(Text segment begins)

The source code of high-performance databases and systems software is often a masterclass in design patterns. While exploring Redis, I came across several sophisticated implementations of the Strategy Pattern.
Commonly associated with Object-Oriented (OO) languages like C++ or Java, the Strategy Pattern is frequently dismissed as “too high-level” for procedural languages. But can we use it effectively in C? Let’s find out.
What is the Strategy Pattern?
At its core, the Strategy Pattern is a behavioral design pattern that allows you to define a family of algorithms, encapsulate each one, and make them interchangeable at runtime.
In practical terms: your application often needs to interact with an underlying system that changes based on context. While your core logic (the Orchestrator) remains generic, the code interacting with the dependency needs to handle specific, low-level details. This requires dedicated implementations for each specific use case.

(Text segment ends)

_Task 1:_ In the text on the Strategy Pattern, what name is given to the core logic that stays generic?
_Task 2:_ Output part of the Strategy Pattern text unchanged, starting at "What is the" and ending at "interchangeable at runtime.".
The rows after this are separate material, unrelated to the text.

(Data provided begins)

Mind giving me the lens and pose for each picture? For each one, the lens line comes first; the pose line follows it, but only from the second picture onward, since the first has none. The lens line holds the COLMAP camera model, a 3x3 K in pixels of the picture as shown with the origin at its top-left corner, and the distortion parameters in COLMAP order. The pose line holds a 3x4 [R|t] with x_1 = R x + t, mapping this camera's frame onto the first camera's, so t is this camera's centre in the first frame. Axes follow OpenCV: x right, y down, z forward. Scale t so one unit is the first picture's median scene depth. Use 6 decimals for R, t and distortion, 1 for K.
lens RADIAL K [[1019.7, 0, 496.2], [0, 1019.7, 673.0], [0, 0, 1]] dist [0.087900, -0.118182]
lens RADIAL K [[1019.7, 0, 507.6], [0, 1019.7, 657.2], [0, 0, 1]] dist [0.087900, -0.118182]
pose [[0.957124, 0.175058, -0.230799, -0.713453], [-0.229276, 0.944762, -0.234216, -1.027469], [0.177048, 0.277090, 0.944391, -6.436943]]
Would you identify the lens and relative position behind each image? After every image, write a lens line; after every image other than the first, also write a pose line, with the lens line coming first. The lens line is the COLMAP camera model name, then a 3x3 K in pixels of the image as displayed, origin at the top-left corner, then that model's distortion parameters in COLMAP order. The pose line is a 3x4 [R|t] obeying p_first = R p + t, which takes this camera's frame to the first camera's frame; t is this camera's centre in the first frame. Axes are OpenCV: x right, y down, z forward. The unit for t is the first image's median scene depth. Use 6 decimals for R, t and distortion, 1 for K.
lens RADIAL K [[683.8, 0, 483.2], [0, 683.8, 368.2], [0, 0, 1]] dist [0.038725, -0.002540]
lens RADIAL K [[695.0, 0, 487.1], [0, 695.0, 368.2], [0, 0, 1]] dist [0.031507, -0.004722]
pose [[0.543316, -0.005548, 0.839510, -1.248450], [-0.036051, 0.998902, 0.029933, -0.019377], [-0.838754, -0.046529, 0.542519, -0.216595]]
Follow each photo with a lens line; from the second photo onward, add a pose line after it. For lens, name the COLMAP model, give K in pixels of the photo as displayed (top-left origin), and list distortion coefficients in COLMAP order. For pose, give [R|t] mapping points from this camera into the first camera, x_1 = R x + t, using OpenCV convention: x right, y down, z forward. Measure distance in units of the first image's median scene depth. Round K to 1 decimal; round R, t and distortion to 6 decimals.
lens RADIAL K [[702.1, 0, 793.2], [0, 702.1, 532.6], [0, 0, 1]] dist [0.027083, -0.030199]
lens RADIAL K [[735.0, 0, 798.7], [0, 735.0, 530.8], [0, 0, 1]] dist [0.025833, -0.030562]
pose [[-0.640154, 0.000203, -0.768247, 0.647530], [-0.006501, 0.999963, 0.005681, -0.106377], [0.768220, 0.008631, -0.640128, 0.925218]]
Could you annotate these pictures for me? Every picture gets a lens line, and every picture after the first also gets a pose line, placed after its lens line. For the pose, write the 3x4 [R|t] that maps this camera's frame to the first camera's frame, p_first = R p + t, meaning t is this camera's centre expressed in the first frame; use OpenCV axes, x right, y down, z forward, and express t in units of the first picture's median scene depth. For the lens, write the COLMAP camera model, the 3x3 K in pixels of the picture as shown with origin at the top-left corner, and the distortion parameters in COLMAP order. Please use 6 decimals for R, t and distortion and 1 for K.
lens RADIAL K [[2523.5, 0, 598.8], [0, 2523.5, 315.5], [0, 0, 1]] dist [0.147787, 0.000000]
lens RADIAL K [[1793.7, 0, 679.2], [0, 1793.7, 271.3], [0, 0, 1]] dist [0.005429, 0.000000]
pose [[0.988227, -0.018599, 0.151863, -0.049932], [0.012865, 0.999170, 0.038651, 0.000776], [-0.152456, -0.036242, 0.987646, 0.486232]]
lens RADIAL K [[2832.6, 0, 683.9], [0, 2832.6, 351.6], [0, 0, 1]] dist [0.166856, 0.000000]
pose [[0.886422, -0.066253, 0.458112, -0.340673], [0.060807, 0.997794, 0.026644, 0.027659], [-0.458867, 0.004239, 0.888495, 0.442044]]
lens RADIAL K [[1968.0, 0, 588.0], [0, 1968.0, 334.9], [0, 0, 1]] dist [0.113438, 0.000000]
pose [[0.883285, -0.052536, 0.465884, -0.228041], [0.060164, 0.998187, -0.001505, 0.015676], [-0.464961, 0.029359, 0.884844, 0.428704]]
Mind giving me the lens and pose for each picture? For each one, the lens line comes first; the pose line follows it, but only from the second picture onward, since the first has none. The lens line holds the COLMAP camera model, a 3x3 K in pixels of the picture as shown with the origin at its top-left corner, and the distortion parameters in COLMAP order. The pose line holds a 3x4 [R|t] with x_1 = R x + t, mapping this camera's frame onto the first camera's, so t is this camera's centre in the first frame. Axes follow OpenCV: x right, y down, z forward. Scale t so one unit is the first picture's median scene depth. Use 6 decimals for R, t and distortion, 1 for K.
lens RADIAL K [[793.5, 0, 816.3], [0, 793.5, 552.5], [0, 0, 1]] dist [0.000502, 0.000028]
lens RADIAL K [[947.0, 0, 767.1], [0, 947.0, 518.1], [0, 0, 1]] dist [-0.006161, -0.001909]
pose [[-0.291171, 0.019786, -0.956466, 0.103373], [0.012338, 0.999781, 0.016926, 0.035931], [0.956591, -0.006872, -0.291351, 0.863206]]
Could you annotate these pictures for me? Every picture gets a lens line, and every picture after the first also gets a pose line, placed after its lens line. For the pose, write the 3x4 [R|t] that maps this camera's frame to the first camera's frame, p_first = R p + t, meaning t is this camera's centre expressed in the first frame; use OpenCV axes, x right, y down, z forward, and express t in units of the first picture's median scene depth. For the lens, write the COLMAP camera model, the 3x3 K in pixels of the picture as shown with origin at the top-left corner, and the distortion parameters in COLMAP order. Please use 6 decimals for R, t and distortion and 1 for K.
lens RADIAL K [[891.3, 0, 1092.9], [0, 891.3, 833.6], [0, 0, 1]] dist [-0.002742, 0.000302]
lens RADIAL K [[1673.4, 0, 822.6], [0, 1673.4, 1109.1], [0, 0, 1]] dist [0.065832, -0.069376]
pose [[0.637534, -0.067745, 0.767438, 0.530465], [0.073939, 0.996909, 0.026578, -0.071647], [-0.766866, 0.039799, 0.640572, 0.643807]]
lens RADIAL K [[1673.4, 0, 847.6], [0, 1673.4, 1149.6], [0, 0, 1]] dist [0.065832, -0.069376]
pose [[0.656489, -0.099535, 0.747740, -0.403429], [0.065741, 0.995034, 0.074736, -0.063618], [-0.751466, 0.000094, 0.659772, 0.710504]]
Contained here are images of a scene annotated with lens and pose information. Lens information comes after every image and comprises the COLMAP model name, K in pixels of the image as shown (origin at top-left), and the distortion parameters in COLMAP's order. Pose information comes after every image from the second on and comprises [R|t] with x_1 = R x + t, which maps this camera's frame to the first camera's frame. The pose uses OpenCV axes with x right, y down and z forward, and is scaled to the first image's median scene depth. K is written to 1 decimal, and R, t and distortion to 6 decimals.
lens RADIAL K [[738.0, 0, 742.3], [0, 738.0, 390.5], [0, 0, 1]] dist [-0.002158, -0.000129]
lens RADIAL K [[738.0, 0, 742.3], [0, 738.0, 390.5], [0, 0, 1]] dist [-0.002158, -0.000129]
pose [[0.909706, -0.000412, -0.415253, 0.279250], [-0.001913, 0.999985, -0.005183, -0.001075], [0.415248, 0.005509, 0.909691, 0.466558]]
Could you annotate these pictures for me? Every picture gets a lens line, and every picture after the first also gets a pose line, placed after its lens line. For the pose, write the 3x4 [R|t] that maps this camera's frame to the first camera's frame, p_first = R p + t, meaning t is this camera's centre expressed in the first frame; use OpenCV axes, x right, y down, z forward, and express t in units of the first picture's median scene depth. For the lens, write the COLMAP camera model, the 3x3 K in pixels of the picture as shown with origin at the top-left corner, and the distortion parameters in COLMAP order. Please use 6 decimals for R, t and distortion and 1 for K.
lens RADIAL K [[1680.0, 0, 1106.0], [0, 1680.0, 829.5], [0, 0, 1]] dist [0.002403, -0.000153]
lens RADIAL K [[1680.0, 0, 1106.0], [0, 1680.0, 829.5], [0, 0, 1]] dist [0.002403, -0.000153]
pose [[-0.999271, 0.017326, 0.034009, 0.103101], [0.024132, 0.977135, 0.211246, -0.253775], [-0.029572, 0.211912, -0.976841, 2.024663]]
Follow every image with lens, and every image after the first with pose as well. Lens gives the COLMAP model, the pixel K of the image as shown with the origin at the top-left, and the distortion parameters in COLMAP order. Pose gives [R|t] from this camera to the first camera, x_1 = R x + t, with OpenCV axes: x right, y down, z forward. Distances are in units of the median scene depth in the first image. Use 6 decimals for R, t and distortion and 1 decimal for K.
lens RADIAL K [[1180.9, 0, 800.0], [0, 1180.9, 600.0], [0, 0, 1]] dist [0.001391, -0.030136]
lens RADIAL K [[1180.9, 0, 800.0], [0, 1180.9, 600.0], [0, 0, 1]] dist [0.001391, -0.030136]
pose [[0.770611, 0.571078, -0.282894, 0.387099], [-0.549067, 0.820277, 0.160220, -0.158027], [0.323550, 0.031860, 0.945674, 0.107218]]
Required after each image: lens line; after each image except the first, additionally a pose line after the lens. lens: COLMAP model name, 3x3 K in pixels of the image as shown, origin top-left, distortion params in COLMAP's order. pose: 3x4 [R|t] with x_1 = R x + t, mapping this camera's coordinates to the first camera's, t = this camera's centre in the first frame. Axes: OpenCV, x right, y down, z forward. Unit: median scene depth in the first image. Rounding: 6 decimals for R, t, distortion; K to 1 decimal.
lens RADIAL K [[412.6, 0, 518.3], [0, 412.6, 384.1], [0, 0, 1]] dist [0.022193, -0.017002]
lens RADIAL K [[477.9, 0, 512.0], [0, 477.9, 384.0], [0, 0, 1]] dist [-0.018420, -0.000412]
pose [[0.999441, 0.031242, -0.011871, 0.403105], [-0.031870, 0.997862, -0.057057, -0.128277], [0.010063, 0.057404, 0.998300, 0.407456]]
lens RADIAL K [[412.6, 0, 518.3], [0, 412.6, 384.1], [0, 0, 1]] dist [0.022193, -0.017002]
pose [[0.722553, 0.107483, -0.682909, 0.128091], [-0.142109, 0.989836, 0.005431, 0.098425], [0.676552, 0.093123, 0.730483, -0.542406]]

(Data provided ends)

_Answer section 1:_ The Orchestrator.

_Answer section 2:_
What is the Strategy Pattern?
At its core, the Strategy Pattern is a behavioral design pattern that allows you to define a family of algorithms, encapsulate each one, and make them interchangeable at runtime.